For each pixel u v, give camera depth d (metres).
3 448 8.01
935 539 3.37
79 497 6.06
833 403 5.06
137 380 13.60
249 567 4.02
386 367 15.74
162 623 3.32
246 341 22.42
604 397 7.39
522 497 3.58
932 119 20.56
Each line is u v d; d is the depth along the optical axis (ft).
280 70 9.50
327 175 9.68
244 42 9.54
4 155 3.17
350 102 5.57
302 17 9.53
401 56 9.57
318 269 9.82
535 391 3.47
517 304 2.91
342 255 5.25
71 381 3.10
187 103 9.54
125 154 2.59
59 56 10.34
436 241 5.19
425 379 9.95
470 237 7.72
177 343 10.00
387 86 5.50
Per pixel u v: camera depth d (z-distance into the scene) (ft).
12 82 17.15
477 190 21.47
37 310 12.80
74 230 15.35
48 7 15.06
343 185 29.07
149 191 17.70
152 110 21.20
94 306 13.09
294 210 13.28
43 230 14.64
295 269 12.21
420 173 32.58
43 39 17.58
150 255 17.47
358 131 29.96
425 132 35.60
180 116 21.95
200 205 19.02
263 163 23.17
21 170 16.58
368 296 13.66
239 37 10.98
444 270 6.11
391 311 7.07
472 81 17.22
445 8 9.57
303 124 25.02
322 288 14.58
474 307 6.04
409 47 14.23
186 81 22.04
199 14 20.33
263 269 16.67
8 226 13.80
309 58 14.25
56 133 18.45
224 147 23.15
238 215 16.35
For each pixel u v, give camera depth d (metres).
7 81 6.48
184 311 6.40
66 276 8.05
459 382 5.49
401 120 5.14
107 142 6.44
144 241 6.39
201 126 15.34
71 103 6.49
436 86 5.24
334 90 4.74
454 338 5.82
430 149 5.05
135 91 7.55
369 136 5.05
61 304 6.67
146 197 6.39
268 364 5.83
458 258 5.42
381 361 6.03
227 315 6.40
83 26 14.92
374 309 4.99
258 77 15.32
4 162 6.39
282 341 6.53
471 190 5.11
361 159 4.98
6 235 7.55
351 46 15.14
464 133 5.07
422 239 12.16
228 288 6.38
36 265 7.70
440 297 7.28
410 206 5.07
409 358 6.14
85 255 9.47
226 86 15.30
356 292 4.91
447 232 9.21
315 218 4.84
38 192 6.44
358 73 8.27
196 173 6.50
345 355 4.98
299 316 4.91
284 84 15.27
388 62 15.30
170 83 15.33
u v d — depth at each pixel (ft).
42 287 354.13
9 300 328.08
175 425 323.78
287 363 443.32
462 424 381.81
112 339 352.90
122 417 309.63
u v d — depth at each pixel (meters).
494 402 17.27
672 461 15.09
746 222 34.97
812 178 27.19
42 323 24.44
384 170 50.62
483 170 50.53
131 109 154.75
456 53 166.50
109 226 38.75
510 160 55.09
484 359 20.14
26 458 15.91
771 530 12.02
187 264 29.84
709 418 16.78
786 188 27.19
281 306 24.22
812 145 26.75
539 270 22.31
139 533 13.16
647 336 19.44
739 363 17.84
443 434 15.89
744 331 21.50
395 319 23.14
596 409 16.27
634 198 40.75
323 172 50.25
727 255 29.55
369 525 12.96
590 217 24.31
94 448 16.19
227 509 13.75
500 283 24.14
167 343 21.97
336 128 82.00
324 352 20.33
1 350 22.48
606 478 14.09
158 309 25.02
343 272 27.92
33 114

──────────────────────────────

** ACTIVITY **
From the records above, print exactly the lines that run from the line with "812 178 27.19" to the line with "94 448 16.19", inclusive.

** ANSWER SECTION **
812 178 27.19
42 323 24.44
384 170 50.62
483 170 50.53
131 109 154.75
456 53 166.50
109 226 38.75
510 160 55.09
484 359 20.14
26 458 15.91
771 530 12.02
187 264 29.84
709 418 16.78
786 188 27.19
281 306 24.22
812 145 26.75
539 270 22.31
139 533 13.16
647 336 19.44
739 363 17.84
443 434 15.89
744 331 21.50
395 319 23.14
596 409 16.27
634 198 40.75
323 172 50.25
727 255 29.55
369 525 12.96
590 217 24.31
94 448 16.19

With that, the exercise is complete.